**Written problem:** Convert everything from the start of the entries down to the line containing "विजयक्षेत्र" into a Markdown table with the columns Row and Line, one numbered row per line, leaving out blank lines.

**Available records:**

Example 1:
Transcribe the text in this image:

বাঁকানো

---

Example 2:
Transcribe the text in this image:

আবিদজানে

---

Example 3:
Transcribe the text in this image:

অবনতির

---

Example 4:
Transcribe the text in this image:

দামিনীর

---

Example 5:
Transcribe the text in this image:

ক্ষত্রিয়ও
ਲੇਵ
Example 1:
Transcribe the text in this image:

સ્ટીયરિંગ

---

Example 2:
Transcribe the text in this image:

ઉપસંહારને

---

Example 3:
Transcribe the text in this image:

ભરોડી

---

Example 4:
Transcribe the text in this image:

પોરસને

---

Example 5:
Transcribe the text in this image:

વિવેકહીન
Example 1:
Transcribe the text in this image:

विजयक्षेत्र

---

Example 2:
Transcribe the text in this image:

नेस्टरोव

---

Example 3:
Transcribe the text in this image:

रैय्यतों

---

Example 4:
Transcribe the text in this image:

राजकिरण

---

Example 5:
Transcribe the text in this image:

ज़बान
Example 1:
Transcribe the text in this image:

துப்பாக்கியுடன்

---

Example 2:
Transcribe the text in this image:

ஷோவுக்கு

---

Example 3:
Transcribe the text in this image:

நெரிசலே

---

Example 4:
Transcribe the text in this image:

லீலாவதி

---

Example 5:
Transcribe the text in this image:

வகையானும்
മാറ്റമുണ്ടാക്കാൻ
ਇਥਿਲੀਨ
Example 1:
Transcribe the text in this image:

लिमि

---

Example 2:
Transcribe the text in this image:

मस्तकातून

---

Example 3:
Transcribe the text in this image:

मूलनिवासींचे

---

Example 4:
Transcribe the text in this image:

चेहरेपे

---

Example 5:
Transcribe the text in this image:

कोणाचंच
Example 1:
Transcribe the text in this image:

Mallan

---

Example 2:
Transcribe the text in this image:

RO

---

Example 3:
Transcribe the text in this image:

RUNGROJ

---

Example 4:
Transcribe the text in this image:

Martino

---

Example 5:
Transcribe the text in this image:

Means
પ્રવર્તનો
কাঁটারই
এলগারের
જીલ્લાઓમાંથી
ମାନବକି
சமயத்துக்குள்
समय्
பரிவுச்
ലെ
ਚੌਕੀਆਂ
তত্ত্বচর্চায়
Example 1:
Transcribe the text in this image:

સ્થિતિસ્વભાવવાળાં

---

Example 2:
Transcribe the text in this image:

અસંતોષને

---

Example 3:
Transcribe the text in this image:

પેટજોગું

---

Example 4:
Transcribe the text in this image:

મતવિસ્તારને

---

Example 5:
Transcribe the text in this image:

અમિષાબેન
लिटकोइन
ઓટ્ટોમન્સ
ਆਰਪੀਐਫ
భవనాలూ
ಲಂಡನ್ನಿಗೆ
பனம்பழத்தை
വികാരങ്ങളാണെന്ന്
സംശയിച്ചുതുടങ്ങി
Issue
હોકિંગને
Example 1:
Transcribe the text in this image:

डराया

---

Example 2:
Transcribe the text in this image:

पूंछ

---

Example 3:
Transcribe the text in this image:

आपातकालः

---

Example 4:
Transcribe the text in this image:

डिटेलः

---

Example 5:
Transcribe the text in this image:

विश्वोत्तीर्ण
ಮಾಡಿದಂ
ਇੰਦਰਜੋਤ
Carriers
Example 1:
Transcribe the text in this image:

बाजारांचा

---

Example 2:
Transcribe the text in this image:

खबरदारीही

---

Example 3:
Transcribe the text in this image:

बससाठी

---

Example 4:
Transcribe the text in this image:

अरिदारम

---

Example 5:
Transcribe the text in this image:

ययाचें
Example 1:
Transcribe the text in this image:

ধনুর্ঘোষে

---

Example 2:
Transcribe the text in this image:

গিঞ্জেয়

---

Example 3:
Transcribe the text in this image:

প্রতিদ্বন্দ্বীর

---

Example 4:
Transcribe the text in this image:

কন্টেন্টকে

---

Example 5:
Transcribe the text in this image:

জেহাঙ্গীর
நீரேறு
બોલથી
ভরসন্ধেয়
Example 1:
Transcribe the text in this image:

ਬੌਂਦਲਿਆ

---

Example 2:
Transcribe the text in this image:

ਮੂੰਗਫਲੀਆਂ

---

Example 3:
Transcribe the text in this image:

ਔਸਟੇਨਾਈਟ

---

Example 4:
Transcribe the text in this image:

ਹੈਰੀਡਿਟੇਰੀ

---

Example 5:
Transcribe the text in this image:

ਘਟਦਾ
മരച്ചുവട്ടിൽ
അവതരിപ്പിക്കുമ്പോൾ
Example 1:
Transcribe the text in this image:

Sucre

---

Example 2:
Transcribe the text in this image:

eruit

**Problem solution:**
| Row | Line |
|---|---|
| 1 | Example 1: |
| 2 | Transcribe the text in this image: |
| 3 | বাঁকানো |
| 4 | --- |
| 5 | Example 2: |
| 6 | Transcribe the text in this image: |
| 7 | আবিদজানে |
| 8 | --- |
| 9 | Example 3: |
| 10 | Transcribe the text in this image: |
| 11 | অবনতির |
| 12 | --- |
| 13 | Example 4: |
| 14 | Transcribe the text in this image: |
| 15 | দামিনীর |
| 16 | --- |
| 17 | Example 5: |
| 18 | Transcribe the text in this image: |
| 19 | ক্ষত্রিয়ও |
| 20 | ਲੇਵ |
| 21 | Example 1: |
| 22 | Transcribe the text in this image: |
| 23 | સ્ટીયરિંગ |
| 24 | --- |
| 25 | Example 2: |
| 26 | Transcribe the text in this image: |
| 27 | ઉપસંહારને |
| 28 | --- |
| 29 | Example 3: |
| 30 | Transcribe the text in this image: |
| 31 | ભરોડી |
| 32 | --- |
| 33 | Example 4: |
| 34 | Transcribe the text in this image: |
| 35 | પોરસને |
| 36 | --- |
| 37 | Example 5: |
| 38 | Transcribe the text in this image: |
| 39 | વિવેકહીન |
| 40 | Example 1: |
| 41 | Transcribe the text in this image: |
| 42 | विजयक्षेत्र |